Subject: Re: [RFI] WSJ-BPL
From: Mike Coslo <mcoslo@adelphia.net>
Date: Wed, 31 Mar 2004 22:01:13 -0500
List-post: <mailto:rfi@contesting.com>
Jim Brown wrote:

On Tue, 30 Mar 2004 17:11:53 -0000, Jim Jarvis wrote:



I spoke with Ken Brown, the reporter who wrote the WSJ piece,
yesterday. Although he works in the WSJ's technology section,
he freely admits he's not technical.



This is a a common problem with the popular press. Their people are
competent ONLY as "writers" and as reporters of events that their
education has made them competent to understand. Few, if any, are
competent to report on issues of a technical nature. The press takes
the position that if they report all views on a topic that they have
been fair and accurate. Never mind that some of those views are
inaccurate or distorted, and that some are technically correct -- the
reporter can't tell the difference, so he/she reports them.

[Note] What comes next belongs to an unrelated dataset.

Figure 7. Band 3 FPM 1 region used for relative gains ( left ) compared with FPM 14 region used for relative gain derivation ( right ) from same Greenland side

This is how the press releases turn into "scientific breakthroughs,"
and observations of scientic fact that conflict with those releases are
described as the "claims" of a fringe group of technical throwbacks.
You can see this problem in virtually any story where the issues are
largely technical. I work in pro audio, and I see it it the reviews of
the acoustics of performance spaces, and of the sound at public events.
My wife is a scientist working in the development side of the
pharmaceutical industry. She sees it in reporting on that industry, and
even in publications that try very hard to be impartial (like Consumer
Reports).


Until this system is exposed and discredited, we can expect to be the
loser in any public relations game. What we SHOULD be doing is writing
to the editors of these publications and urging them to hire engineers
who are technically competent with respect to these issues, are good
writers, and have the professionalism to treat them in a truly
impartial fashion.


I agree with everything up until your last paragraph, Jim.

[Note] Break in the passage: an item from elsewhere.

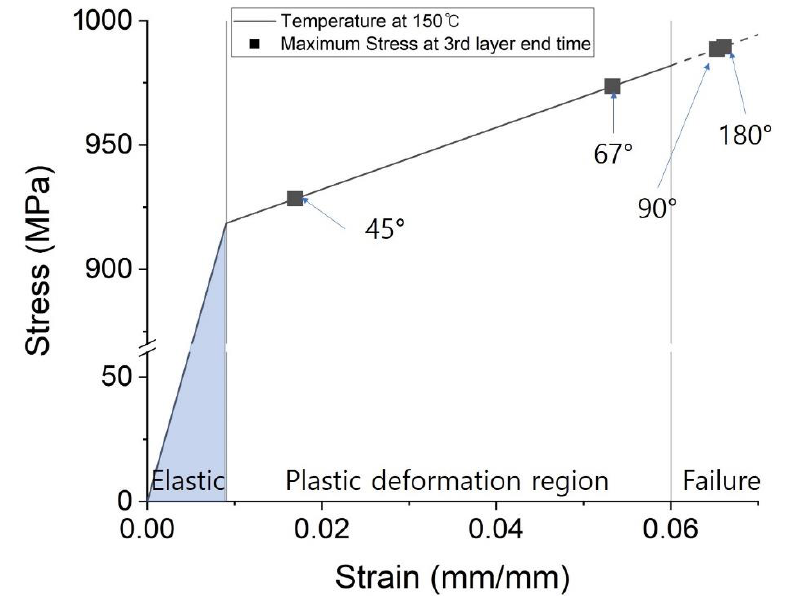
Figure 12. Maximum residual stress results of simulations.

I don't think that the cure is having an engineer do the writing, I believe it is having a writer that knows how to talk to engineers. The engineer by training will profess in his or her field, and at least the ones I know will usually defer to another once the subject matter is not what they have been trained in. Wonderful for engineering, but not for writing. Much better a technically oriented writer that can communicate with the "smart guys".

I agree that having non-technical people trying to write technical based stories is a bad thing.

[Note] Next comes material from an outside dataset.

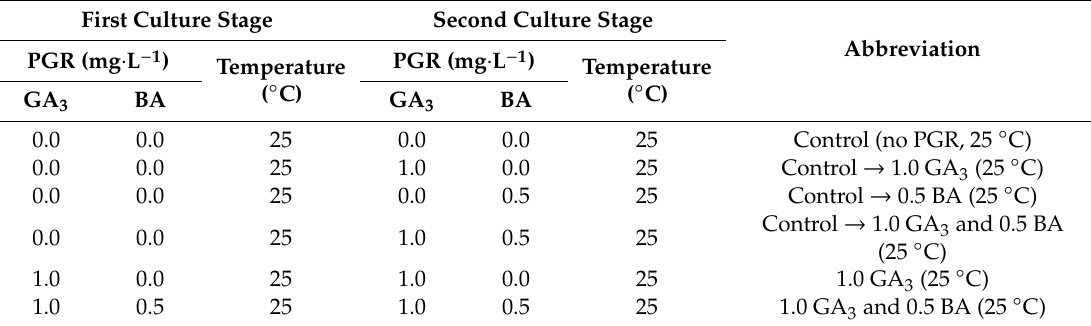
Table 1. The plant growth regulator (PGR) and temperature in the two-stage culture method for breaking the hypocotyl and epicotyl dormancy. Zygotic embryos were cultured for 4 weeks each in the first and second culture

One of the problems is that the non-technical writer is listening to the Marketing wonks that are pitching their sell to him in a language he or she can understand. They know *very* well how to do that. We're showing a ham working mobile.

Lighthearted mode on:

Possible ARS oriented commercial:

A hurricane tears a southern town apart. An operator is trying to get a message through to another place to order medical supplies. The station on the other end keeps asking him to repeat because of all the electrical noise. Cut to a dark room, with a teenager surfing the web with a buddy. One turns to the other, saying "Wow, I'm glad we got BPL, I've never been able to download the pix from "Barely legal Babes of (Insert that same city's name here) so fast before we got BPL!"

Screen goes black with scrolling text: We lost our emergency communications - at least our kids can download porn! - Support BPL???

Lighthearted mode off.............. maybe.